:: Given information

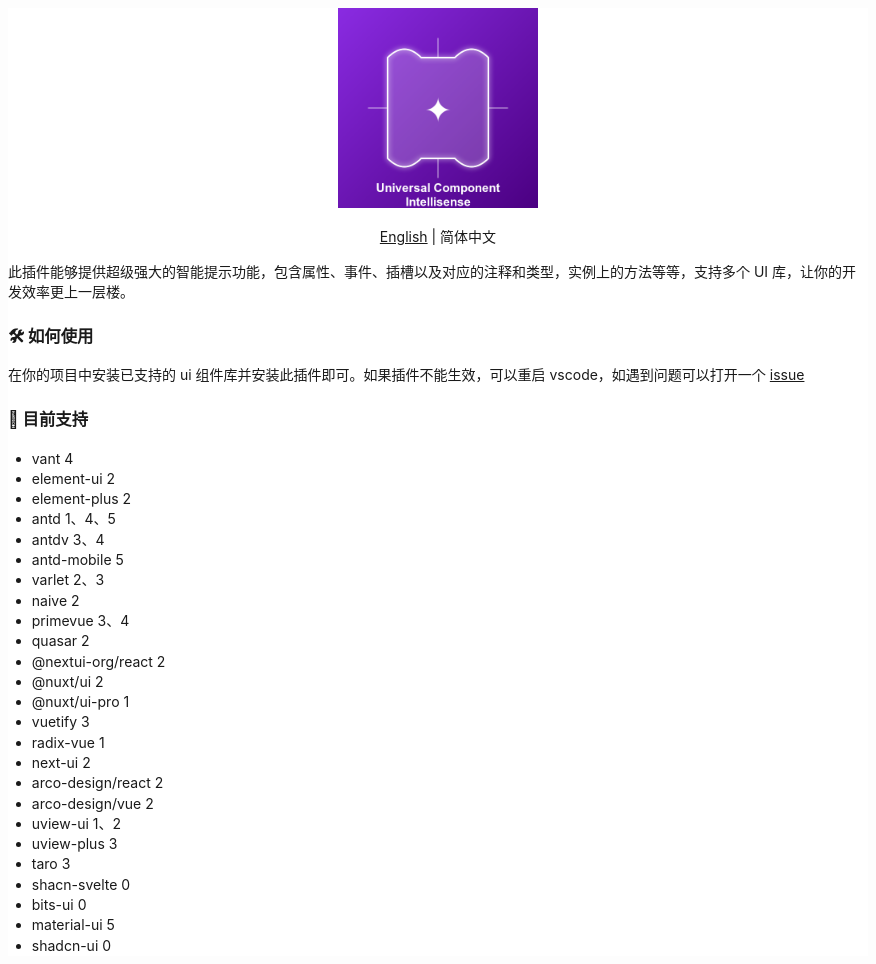<p align="center">
<img height="200" src="./assets/kv.png" alt="common-intellisense">
</p>
<p align="center"> <a href="https://github.com/Simon-He95/vscode-common-intellisense/blob/main/README.md">English</a> | 简体中文</p>

此插件能够提供超级强大的智能提示功能，包含属性、事件、插槽以及对应的注释和类型，实例上的方法等等，支持多个 UI 库，让你的开发效率更上一层楼。

### 🛠️️ 如何使用
在你的项目中安装已支持的 ui 组件库并安装此插件即可。如果插件不能生效，可以重启 vscode，如遇到问题可以打开一个 [issue](https://github.com/common-intellisense/common-intellisense/issues/new)

### 🍬 目前支持
- vant 4
- element-ui 2
- element-plus 2
- antd 1、4、5
- antdv 3、4
- antd-mobile 5
- varlet 2、3
- naive 2
- primevue 3、4
- quasar 2
- @nextui-org/react 2
- @nuxt/ui 2
- @nuxt/ui-pro 1
- vuetify 3
- radix-vue 1
- next-ui 2
- arco-design/react 2
- arco-design/vue 2
- uview-ui 1、2
- uview-plus 3
- taro 3
- shacn-svelte 0
- bits-ui 0
- material-ui 5
- shadcn-ui 0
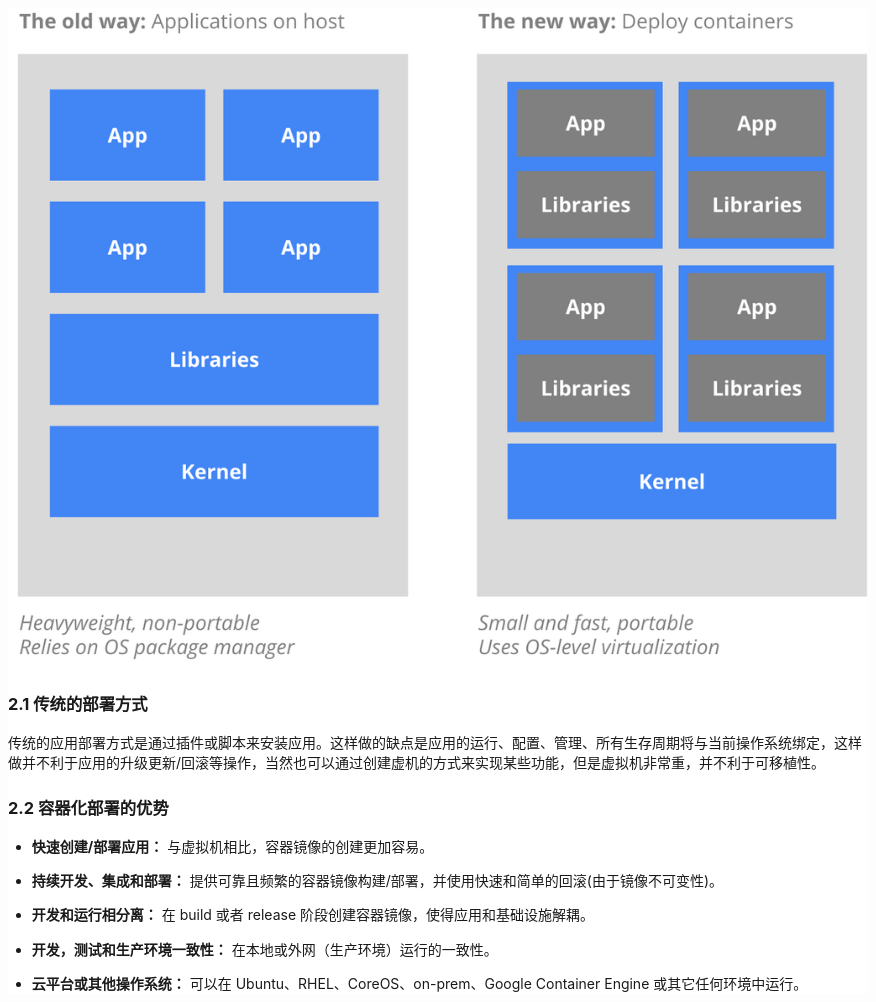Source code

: ![](./img/why_containers.svg)

### 2.1 传统的部署方式

传统的应用部署方式是通过插件或脚本来安装应用。这样做的缺点是应用的运行、配置、管理、所有生存周期将与当前操作系统绑定，这样做并不利于应用的升级更新/回滚等操作，当然也可以通过创建虚机的方式来实现某些功能，但是虚拟机非常重，并不利于可移植性。



### 2.2 容器化部署的优势

- **快速创建/部署应用：** 与虚拟机相比，容器镜像的创建更加容易。

- **持续开发、集成和部署：** 提供可靠且频繁的容器镜像构建/部署，并使用快速和简单的回滚(由于镜像不可变性)。

- **开发和运行相分离：** 在 build 或者 release 阶段创建容器镜像，使得应用和基础设施解耦。

- **开发，测试和生产环境一致性：** 在本地或外网（生产环境）运行的一致性。

- **云平台或其他操作系统：** 可以在 Ubuntu、RHEL、CoreOS、on-prem、Google Container Engine 或其它任何环境中运行。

::::

**Exercise objective**
Write out the text of every item above word for word, leaving the pictures out of your answer.

**Result of the exercise**
<p align="center">
<img height="200" src="./assets/kv.png" alt="common-intellisense">
</p>
<p align="center"> <a href="https://github.com/Simon-He95/vscode-common-intellisense/blob/main/README.md">English</a> | 简体中文</p>

此插件能够提供超级强大的智能提示功能，包含属性、事件、插槽以及对应的注释和类型，实例上的方法等等，支持多个 UI 库，让你的开发效率更上一层楼。

### 🛠️️ 如何使用
在你的项目中安装已支持的 ui 组件库并安装此插件即可。如果插件不能生效，可以重启 vscode，如遇到问题可以打开一个 [issue](https://github.com/common-intellisense/common-intellisense/issues/new)

### 🍬 目前支持
- vant 4
- element-ui 2
- element-plus 2
- antd 1、4、5
- antdv 3、4
- antd-mobile 5
- varlet 2、3
- naive 2
- primevue 3、4
- quasar 2
- @nextui-org/react 2
- @nuxt/ui 2
- @nuxt/ui-pro 1
- vuetify 3
- radix-vue 1
- next-ui 2
- arco-design/react 2
- arco-design/vue 2
- uview-ui 1、2
- uview-plus 3
- taro 3
- shacn-svelte 0
- bits-ui 0
- material-ui 5
- shadcn-ui 0
Source code

: ![](./img/why_containers.svg)

### 2.1 传统的部署方式

传统的应用部署方式是通过插件或脚本来安装应用。这样做的缺点是应用的运行、配置、管理、所有生存周期将与当前操作系统绑定，这样做并不利于应用的升级更新/回滚等操作，当然也可以通过创建虚机的方式来实现某些功能，但是虚拟机非常重，并不利于可移植性。



### 2.2 容器化部署的优势

- **快速创建/部署应用：** 与虚拟机相比，容器镜像的创建更加容易。

- **持续开发、集成和部署：** 提供可靠且频繁的容器镜像构建/部署，并使用快速和简单的回滚(由于镜像不可变性)。

- **开发和运行相分离：** 在 build 或者 release 阶段创建容器镜像，使得应用和基础设施解耦。

- **开发，测试和生产环境一致性：** 在本地或外网（生产环境）运行的一致性。

- **云平台或其他操作系统：** 可以在 Ubuntu、RHEL、CoreOS、on-prem、Google Container Engine 或其它任何环境中运行。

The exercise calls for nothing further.